The stand-by programme

As Belarus' economic situation deteriorated in late 2008, the government was forced to seek external sources of financing. The Belarusian leadership applied to the IMF for a stabilisation loan. On 12 January, the IMF Executive Committee approved the stand-by programme for Belarus to the amount of US$2.46 billion, to be paid out over 15 months (in June, the programme value was increased to US$3.5 billion). As of this writing, Belarus has received two tranches of the loan worth a total of US$1.47 billion. Despite many reservations, the first report on the programme implementation, published on 19 August, contains a positive assessment of the Belarusian government's anti-crisis policy. A similar opinion has been expressed by the IMF mission to Belarus which completed its work on 2 September. As a result, Belarus will shortly receive another tranche of the loan (the third) worth US$683 million.
Meanwhile, due to numerous disagreements between Minsk and Moscow, Russia has recently considerably reduced its support for Belarus: since the end of last year, Belarus has received only US$1.5 billion out of the US$2 billion pledged under the stabilisation loan from Russia, and requests for further loans have not yet been considered. In this situation, the IMF has become Minsk's main credit provider.

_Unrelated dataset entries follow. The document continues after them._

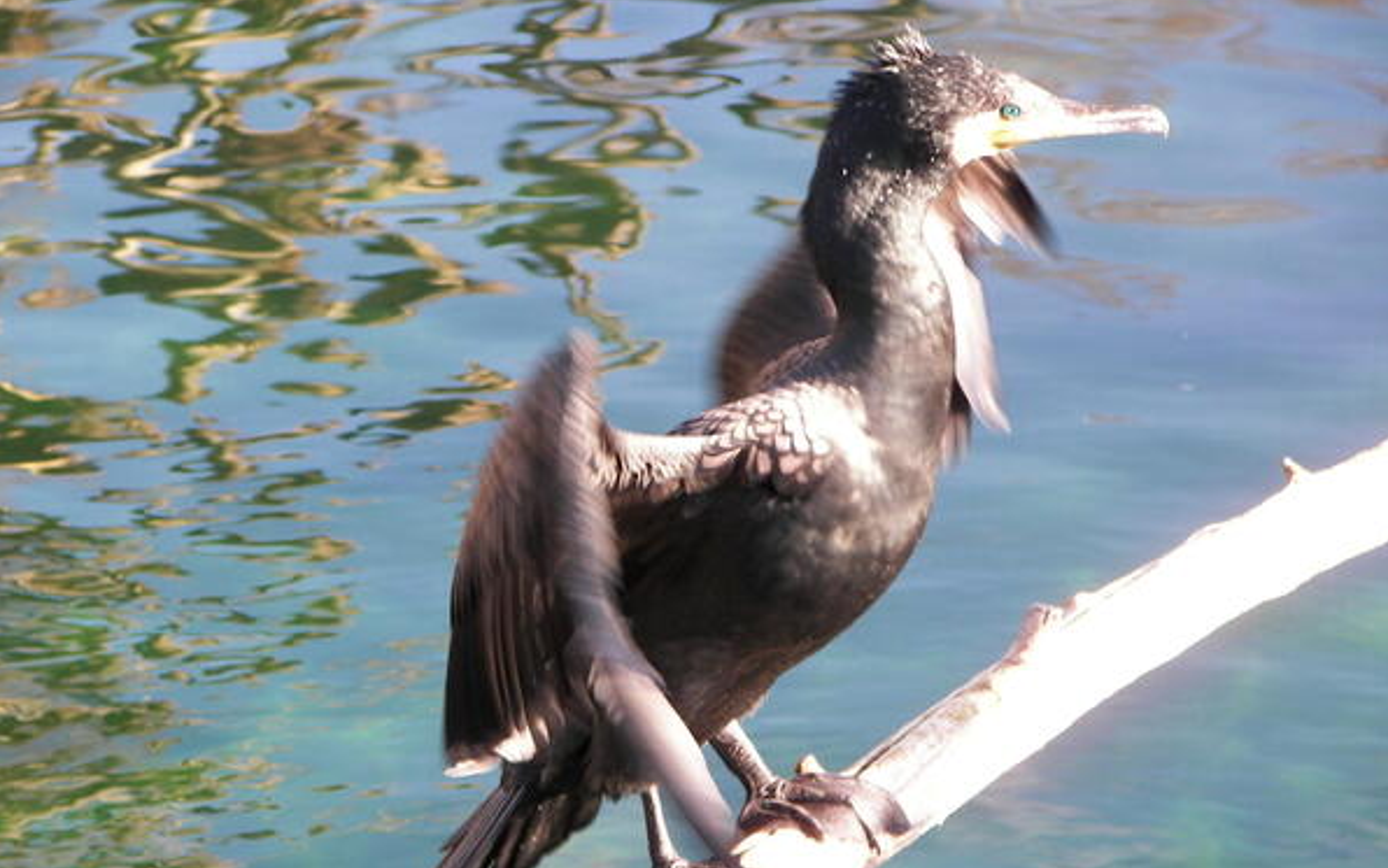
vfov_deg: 5.5
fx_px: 9044
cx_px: 694
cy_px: 468
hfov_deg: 8.8
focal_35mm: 239
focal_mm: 37.2
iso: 50
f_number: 3.6
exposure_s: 1/80
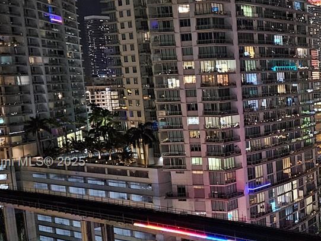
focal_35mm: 68
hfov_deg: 25.9
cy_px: 163
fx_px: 631
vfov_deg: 21.5
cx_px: 370
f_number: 1.8
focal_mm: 5.4
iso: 1250
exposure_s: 1/24
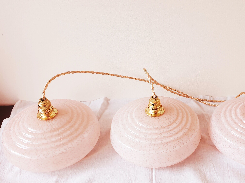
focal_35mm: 36
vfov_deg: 39.4
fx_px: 255
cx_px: 157
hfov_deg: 50.7
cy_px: 112
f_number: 2.4
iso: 50
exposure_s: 1/127
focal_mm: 4.3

The IMF's influence on Minsk's economic policy

The IMF's credit support is essential for the Belarusian economy. With the stand-by loan, the Belarusian government is able to maintain financial liquidity and keep the rouble exchange rate within a range of +/- 5%. The IMF funding is an important instrument to stabilise the finances of Belarus. The IMF has effectively forced the Belarusian authorities to implement a number of economic policy measures. In January, the central bank conducted a devaluation of the rouble (by 20.5%). An amendment balancing the 2009 budget was adopted, salaries in the public sector were frozen, and public subsidies to municipal service charges were reduced. However, these measures did not significantly impact the functioning of the Belarusian economic system; they were only provisional remedies, some of which would have had to be implemented irrespective of the IMF's pressure.
As part of the monitoring of the programme's implementation, two IMF missions visited Belarus in August and September. Their recommendations for the Belarusian authorities were as follows: less state interference with the economy, reinforcement of the central bank's independence, and a stricter credit policy. Furthermore, the head of the IMF's European Department, Marek Belka, who visited Minsk on 24-26 August, identified the dangerously low level of currency reserves as the main threat to the stability of the Belarusian government's finances. Despite the major credit support from abroad, the reserves have risen by a mere US$100 million since the beginning of the year (from US$3.061 million to US$3.161 million as of 1 August).
Responding to the IMF's earlier recommendations, Belarus sent a letter to the Fund on 19 July in which it committed itself to implementing further measures by the end of 2009. Changes will be introduced in the tax system whereby the profit tax rate will be reduced from 24% to 20% and the VAT rate raised from 18% to 22%. Belarus has also decided to change the rules concerning mandatory reserves in the banking sector, and accelerate the reforms intended to improve the balance of payments in the medium term by alleviating administrative controls of prices and remunerations. The Belarusian authorities will also stop imposing minimum salaries on operators other than state-run companies. They have also committed themselves to establishing a Privatisation Agency by 30 October and compiling a list by 30 November of five major state-owned companies to be sold in open tenders. Finally, the Belarusian government is also looking for investors to purchase controlling stakes in two state-owned banks, Belpromstroibank and Belinvestbank, and minority stakes (25%) in Belarusbank and Belagroprombank.
Although the measures which the Belarusian authorities have undertaken to implement might have a major influence on the Belarusian economic model, it seems that the government will avoid implementing them in full, and will take only partial action in order to obtain the successive tranches of the IMF loan. The relatively soft position taken by the IMF, which has so far refrained from using all its options to influence the regime, favours the interests of Minsk. This may be the result of the Fund's geopolitical intentions, stemming from the fact that Western states with major influence on the IMF's governing body are interested in strengthening Minsk's capacity of coping with economic pressure from the Kremlin. This may be why the IMF has not imposed any particularly drastic measures, such as another devaluation of the Belarusian rouble, which could destabilise the social situation one year before the presidential election.